Ambassador Lee visited the exhibition booths of several Korean companies, including Baramgaebi Co., Ltd., a manufacturer of fruit and persimmon peeling machines, and Dain Industry, which specializes in agricultural materials for tree care. These companies were part of South Korea's contribution to the exhibition, reflecting the country's advanced agricultural technologies. In addition, two companies from Korea that are collaborating with Azerbaijan's Agricultural and Winemaking Research Institutes were Infro and Wibiz. Infro is focused on deep learning biometric systems and video behavioral analysis systems, while Wibiz specializes in smart irrigation management systems.

=== COP29 ===
The 29th United Nations Conference of the Parties on Climate Change, COP29, held in Azerbaijan, included South Korean diplomats in participation.

The South Korean National Assembly delegation, headed by Representative Na Kyung-won, also took part in COP29. During the visit, the delegation discussed the important role of the legislature in the implementation of the Paris Agreement and in dealing with climate change. Ambassador Lee fully supported the role of the National Assembly and promised to expand cooperation in the areas of response to climate change and the green energy sector.

== Cultural exchanges ==
Cultural exchanges between South Korea and Azerbaijan have flourished since the independence of Azerbaijan, providing valuable opportunities for both nations to share and celebrate their unique cultural traditions.
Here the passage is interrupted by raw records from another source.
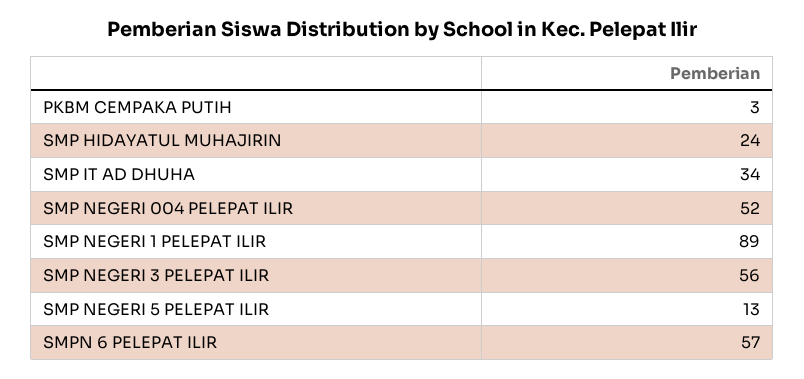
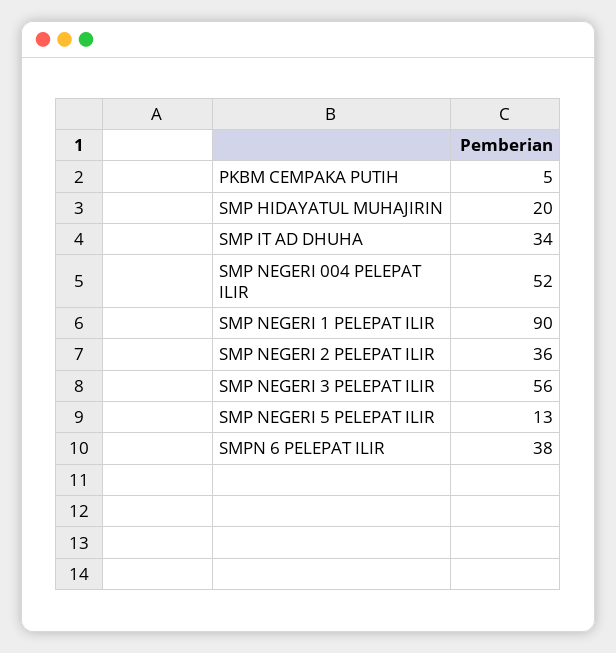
PKBM CEMPAKA PUTIH: 3 -> 5
SMP HIDAYATUL MUHAJIRIN: 24 -> 20
SMP NEGERI 1 PELEPAT ILIR: 89 -> 90
SMPN 6 PELEPAT ILIR: 57 -> 38
SMP NEGERI 2 PELEPAT ILIR: none -> 36

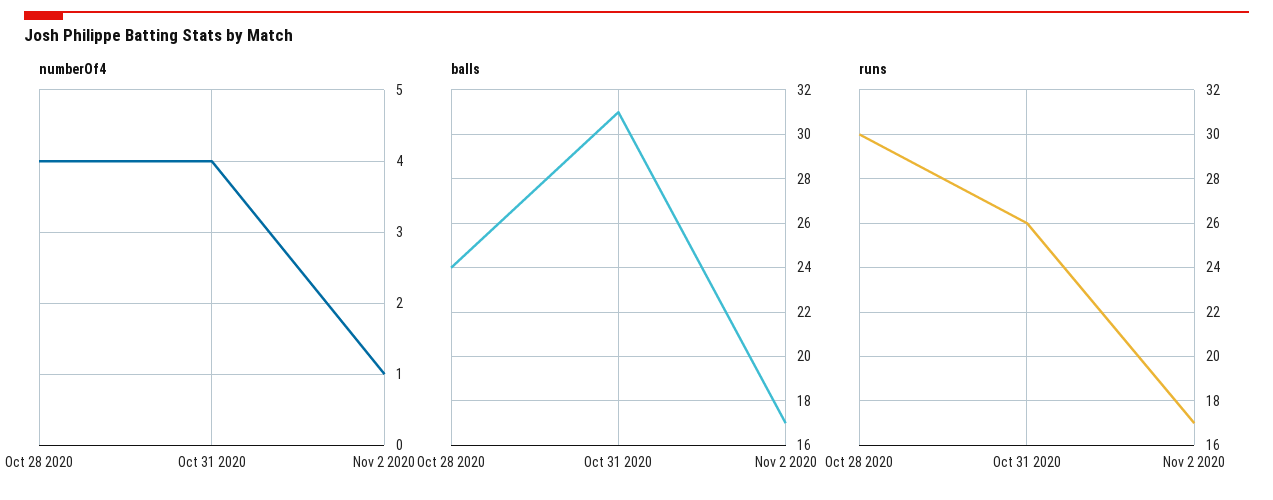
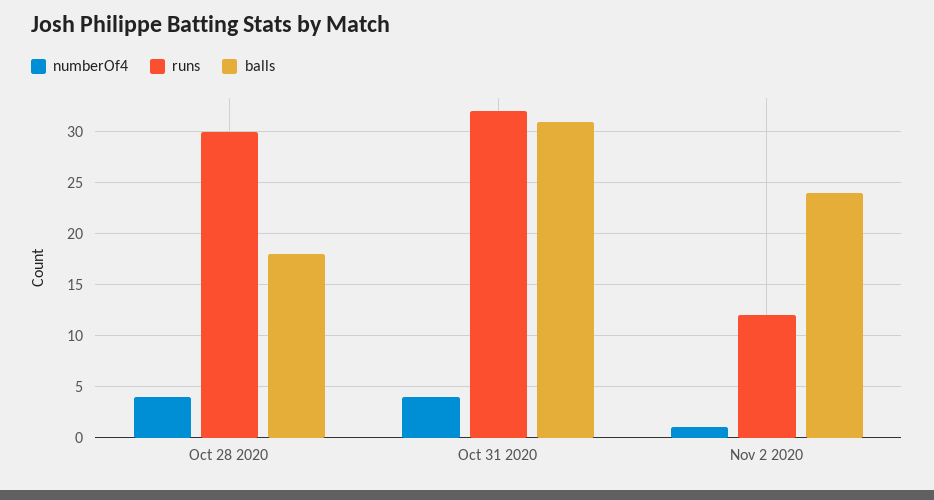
balls, Oct 28 2020: 24 -> 18
balls, Nov 2 2020: 17 -> 24
runs, Oct 31 2020: 26 -> 32
runs, Nov 2 2020: 17 -> 12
A key aspect of this growing relationship is the mutual participation in performing each other's traditional dances, fostering a deeper understanding and appreciation of their heritage. Traditional cultural events, such as festivals, exhibitions, and performances, are arranged by both sides through Korean and Azerbaijani institutions as very beneficial platforms for sharing traditional cuisine, music, and folklore. These occasions not only provide entertainment but also offer opportunities for workshops and joint projects, allowing participants to deepen their understanding of each other's cultural heritage.

=== Arts and performances ===
Azerbaijan actively organizes cultural events in South Korea in close cooperation with serious organizations, such as the Korea Foundation (KF), the Korea Foundation for International Cultural Exchange (KOFICE), the World Masters Committee and the Asian Culture Center (ACC). These have represented the rich traditions, art, and cuisine of Azerbaijan for further cultural exchange and mutual understanding. At the same time, Azerbaijan participates in various exhibitions and festivals held in South Korea to present its national heritage and promote bilateral cultural relations, actively engaging in offering performances of Azerbaijani dances such as Lezginka and Yalli and presenting the Azerbaijani culture to the Korean public. These dances highlight the energetic footwork and graceful movements of Azerbaijani folk traditions, often accompanied by live music from traditional instruments such as the tar and kamancha.

Korean traditional dance performances in Azerbaijan have been warmly received during different cultural events. Normally, such performances are organized by institutions like the Korea-Azerbaijan Cultural Exchange Association, SEBA, which plays an important role in developing cultural diplomacy between the two countries. The traditional dances of Korean artists, like Fan Dance (Buchaechum) and Ganggangsullae, are performed with rich costumes and rhythmic movements and have deep cultural connotations. Another significant contributor to the creation and development of cultural, social, and diplomatic ties between Azerbaijan and South Korea is the BUTA Azerbaijan-Korea Friendship Association (AKFA), established in 2009, with its head office in Seoul.
== Resident diplomatic missions ==
- Azerbaijan has an embassy in Seoul.
- South Korea has an embassy in Baku.